MOT is a high-performance row-based memory-optimized transactional storage engine (rowstore) that is a feature of Huawei’s openGauss. This user manual describes the openGauss Memory-Optimized Tables (MOT) engine, how it works, how to deploy it and how to use it.
About This Manual
- Chapter 1, Introducing MOT introduces Huawei’s openGauss Memory-Optimized Tables (MOT), describes its features and benefits, key technologies, applicable scenarios, performance benchmarks and its competitive advantages.
- Chapter 2, Using MOT describes how to deploy, use and manage openGauss MOT. Using MOT tables is quite simple. The syntax of all MOT commands is the same as for openGauss diskbased tables. Only the create and drop table statements in MOT differ from the statements for disk-based tables in openGauss. You may refer to this chapter in order to learn how to get started, how to convert a diskbased table into a MOT table, how to use MOT’s Query Native Compilation feature and about MOT’s limitations and coverage. MOT administration options are also described here. This chapter also describes e how to perform a TPC-C benchmark.
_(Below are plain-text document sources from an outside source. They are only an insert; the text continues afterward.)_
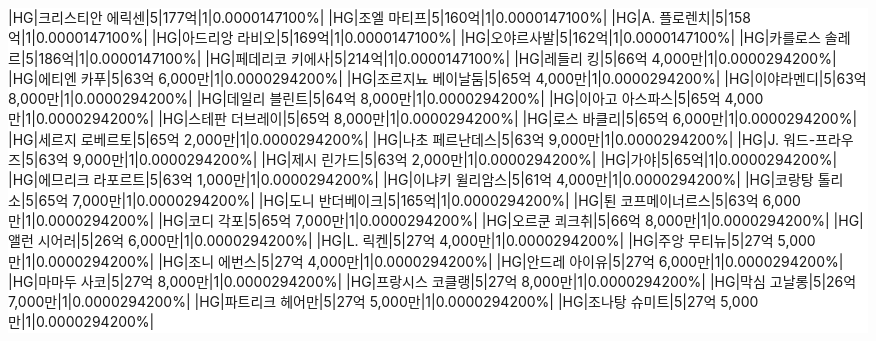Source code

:|HG|크리스티안 에릭센|5|177억|1|0.0000147100%|
|HG|조엘 마티프|5|160억|1|0.0000147100%|
|HG|A. 플로렌치|5|158억|1|0.0000147100%|
|HG|아드리앙 라비오|5|169억|1|0.0000147100%|
|HG|오야르사발|5|162억|1|0.0000147100%|
|HG|카를로스 솔레르|5|186억|1|0.0000147100%|
|HG|페데리코 키에사|5|214억|1|0.0000147100%|
|HG|레들리 킹|5|66억 4,000만|1|0.0000294200%|
|HG|에티엔 카푸|5|63억 6,000만|1|0.0000294200%|
|HG|조르지뇨 베이날둠|5|65억 4,000만|1|0.0000294200%|
|HG|이야라멘디|5|63억 8,000만|1|0.0000294200%|
|HG|데일리 블린트|5|64억 8,000만|1|0.0000294200%|
|HG|이아고 아스파스|5|65억 4,000만|1|0.0000294200%|
|HG|스테판 더브레이|5|65억 8,000만|1|0.0000294200%|
|HG|로스 바클리|5|65억 6,000만|1|0.0000294200%|
|HG|세르지 로베르토|5|65억 2,000만|1|0.0000294200%|
|HG|나초 페르난데스|5|63억 9,000만|1|0.0000294200%|
|HG|J. 워드-프라우즈|5|63억 9,000만|1|0.0000294200%|
|HG|제시 린가드|5|63억 2,000만|1|0.0000294200%|
|HG|가야|5|65억|1|0.0000294200%|
|HG|에므리크 라포르트|5|63억 1,000만|1|0.0000294200%|
|HG|이냐키 윌리암스|5|61억 4,000만|1|0.0000294200%|
|HG|코랑탕 톨리소|5|65억 7,000만|1|0.0000294200%|
|HG|도니 반더베이크|5|165억|1|0.0000294200%|
|HG|퇸 코프메이너르스|5|63억 6,000만|1|0.0000294200%|
|HG|코디 각포|5|65억 7,000만|1|0.0000294200%|
|HG|오르쿤 쾨크취|5|66억 8,000만|1|0.0000294200%|
|HG|앨런 시어러|5|26억 6,000만|1|0.0000294200%|
|HG|L. 릭켄|5|27억 4,000만|1|0.0000294200%|
|HG|주앙 무티뉴|5|27억 5,000만|1|0.0000294200%|
|HG|조니 에번스|5|27억 4,000만|1|0.0000294200%|
|HG|안드레 아이유|5|27억 6,000만|1|0.0000294200%|
|HG|마마두 사코|5|27억 8,000만|1|0.0000294200%|
|HG|프랑시스 코클랭|5|27억 8,000만|1|0.0000294200%|
|HG|막심 고날롱|5|26억 7,000만|1|0.0000294200%|
|HG|파트리크 헤어만|5|27억 5,000만|1|0.0000294200%|
|HG|조나탕 슈미트|5|27억 5,000만|1|0.0000294200%|
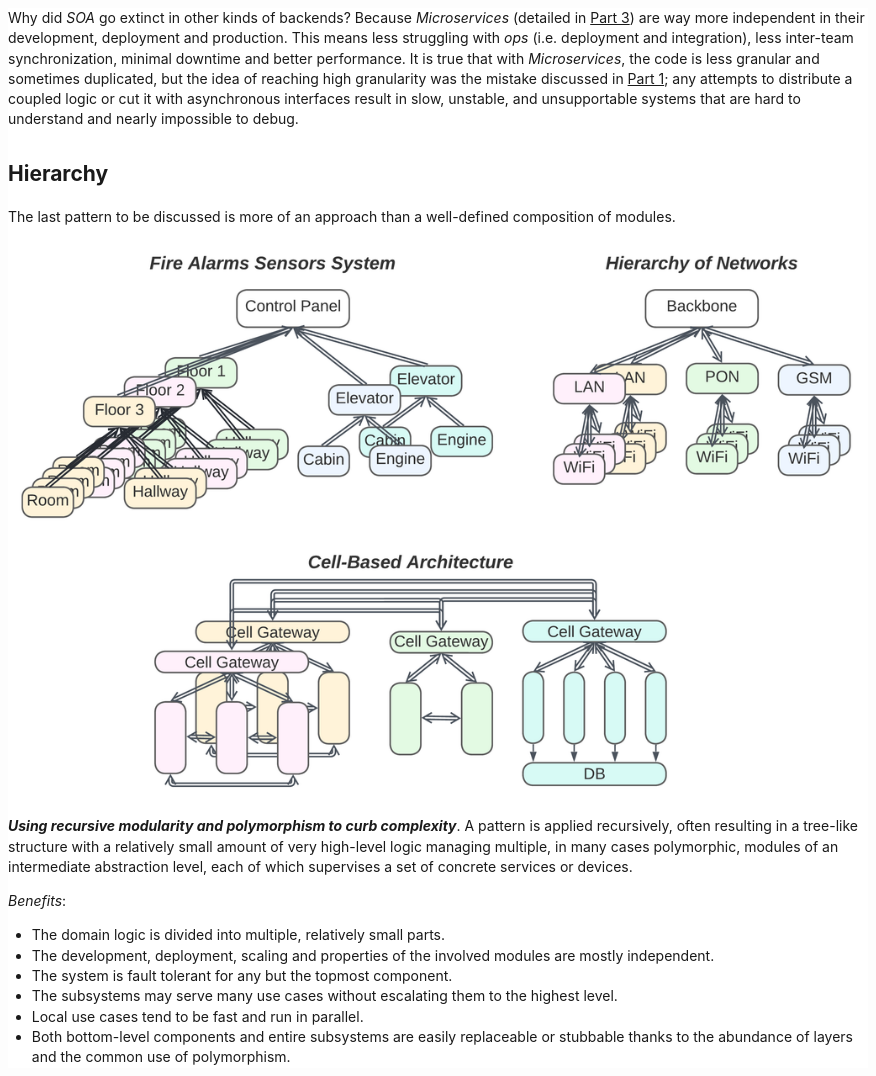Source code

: Why did _SOA_ go extinct in other kinds of backends? Because _Microservices_ (detailed in [Part 3]) are way more independent in their development, deployment and production. This means less struggling with _ops_ (i.e. deployment and integration), less inter-team synchronization, minimal downtime and better performance. It is true that with _Microservices_, the code is less granular and sometimes duplicated, but the idea of reaching high granularity was the mistake discussed in [Part 1]; any attempts to distribute a coupled logic or cut it with asynchronous interfaces result in slow, unstable, and unsupportable systems that are hard to understand and nearly impossible to debug.

## Hierarchy

The last pattern to be discussed is more of an approach than a well-defined composition of modules.

![Hierarchies](./Hierarchies.png "Hierarchies")

**_Using recursive modularity and polymorphism to curb complexity_**. A pattern is applied recursively, often resulting in a tree-like structure with a relatively small amount of very high-level logic managing multiple, in many cases polymorphic, modules of an intermediate abstraction level, each of which supervises a set of concrete services or devices.

_Benefits_:
* The domain logic is divided into multiple, relatively small parts.
* The development, deployment, scaling and properties of the involved modules are mostly independent.
* The system is fault tolerant for any but the topmost component.
* The subsystems may serve many use cases without escalating them to the highest level.
* Local use cases tend to be fast and run in parallel.
* Both bottom-level components and entire subsystems are easily replaceable or stubbable thanks to the abundance of layers and the common use of polymorphism.


[Part 1]: ../Part1/README.md
[Part 2]: ../Part2/README.md
[Part 3]: ../Part3/README.md
[Part 4]: ../Part4/README.md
- Chapter 3, MOT Concepts describes how openGauss MOT is designed and how it works. It also sheds light on its advanced features and capabilities and how to use them. This chapter serves to educate the reader about various technical details of how MOT operates, details of important MOT features and innovative differentiators. The content of this chapter may be useful for decision-making regarding MOT’s suitability to specific application requirements and for using and managing it most efficiently.
Database users, such as DBAs and application developers, should read Chapter 1, Introducing MOT, and pay special attention to Chapter 2, Using MOT. If needed, more answers can be found in Chapter 3, MOT Concepts . Software architects and expert database developers may want to read Chapter 3, MOT Concepts closely in addition to the other chapters.